On peut aussi citer le cas de Michel Rocard, qui échoue au premier tour de l'élection présidentielle de 1969 avec 3,1% des suffrages. Il tentera en 1981 et en 1994, après avoir été un Premier ministre pourtant populaire incarnant la "deuxième gauche", de représenter la gauche, sans succès. Autre exemple, celui de l'ancien animateur de télévision Nicolas Hulot, pourtant doté d'une solide cote de popularité, et qui est malgré tout battu en 2011 lors de la primaire des écologistes face à Eva Joly.

Parce que la popularité ne se traduit pas forcément dans les urnes

La popularité d'Emmanuel Macron est "seulement un bon socle de départ", explique à franceinfo Jean-Daniel Lévy, directeur du département politique et opinion d'Harris Interactive. Mais rien ne garantit que cette popularité solide se concrétise dans les urnes. "La popularité est multiple, mais le vote est exclusif", rappelle Jean-Daniel Lévy. 

On peut aujourd'hui être à droite et aimer à la fois Alain Juppé et Emmanuel Macron, par exemple. Mais lorsqu'on vote, on ne prend qu'un seul bulletin.

Jean-Daniel Lévy, sondeur à Harris Interactive

à franceinfo.fr

Par ailleurs, la ligne "ni droite, ni gauche" de l'ancien ministre de l'Economie pourrait se retourner contre lui. "Auprès des électeurs de gauche, il n'est que le neuvième ministre préféré. Et à droite, les électeurs souhaitent surtout se débarrasser de François Hollande, auquel Emmanuel Macron reste tout de même lié."
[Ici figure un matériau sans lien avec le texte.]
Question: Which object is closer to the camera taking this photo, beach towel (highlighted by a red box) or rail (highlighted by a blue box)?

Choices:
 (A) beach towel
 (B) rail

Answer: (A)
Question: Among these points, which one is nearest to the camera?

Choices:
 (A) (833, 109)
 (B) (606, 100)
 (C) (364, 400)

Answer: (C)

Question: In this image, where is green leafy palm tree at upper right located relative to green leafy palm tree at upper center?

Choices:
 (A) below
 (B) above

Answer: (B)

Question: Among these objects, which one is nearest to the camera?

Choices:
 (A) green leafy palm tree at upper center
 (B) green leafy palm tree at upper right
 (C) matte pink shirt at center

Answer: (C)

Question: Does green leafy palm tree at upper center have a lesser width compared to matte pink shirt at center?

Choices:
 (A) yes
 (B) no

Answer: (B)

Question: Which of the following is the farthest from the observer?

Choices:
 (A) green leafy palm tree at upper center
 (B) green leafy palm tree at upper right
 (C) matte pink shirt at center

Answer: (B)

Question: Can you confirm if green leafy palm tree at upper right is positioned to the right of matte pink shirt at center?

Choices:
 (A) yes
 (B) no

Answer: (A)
Difficile aussi d'anticiper la manière dont les Français vont percevoir les raisons de sa démission. "Soit ils verront cela comme une sorte d'aventure personnelle, avec un risque d'effritement de sa popularité, soit il y a la perception d'une dynamique politique qui lui est propre", poursuit le spécialiste d'Harris Interactive. "Les démissions de Cécile Duflot, Benoît Hamon et d'Arnaud Montebourg n'ont pas créé de dynamique d'opinions. Au contraire de celle de Christiane Taubira." Enfin, Jean-Daniel Lévy estime que les semaines et les mois qui viennent seront décisifs pour Emmanuel Macron : "Il va devoir montrer qu'il a un projet, que le mouvement En Marche ! fonctionne, et continuer à occuper l'espace médiatique alors qu'il ne sera plus ministre."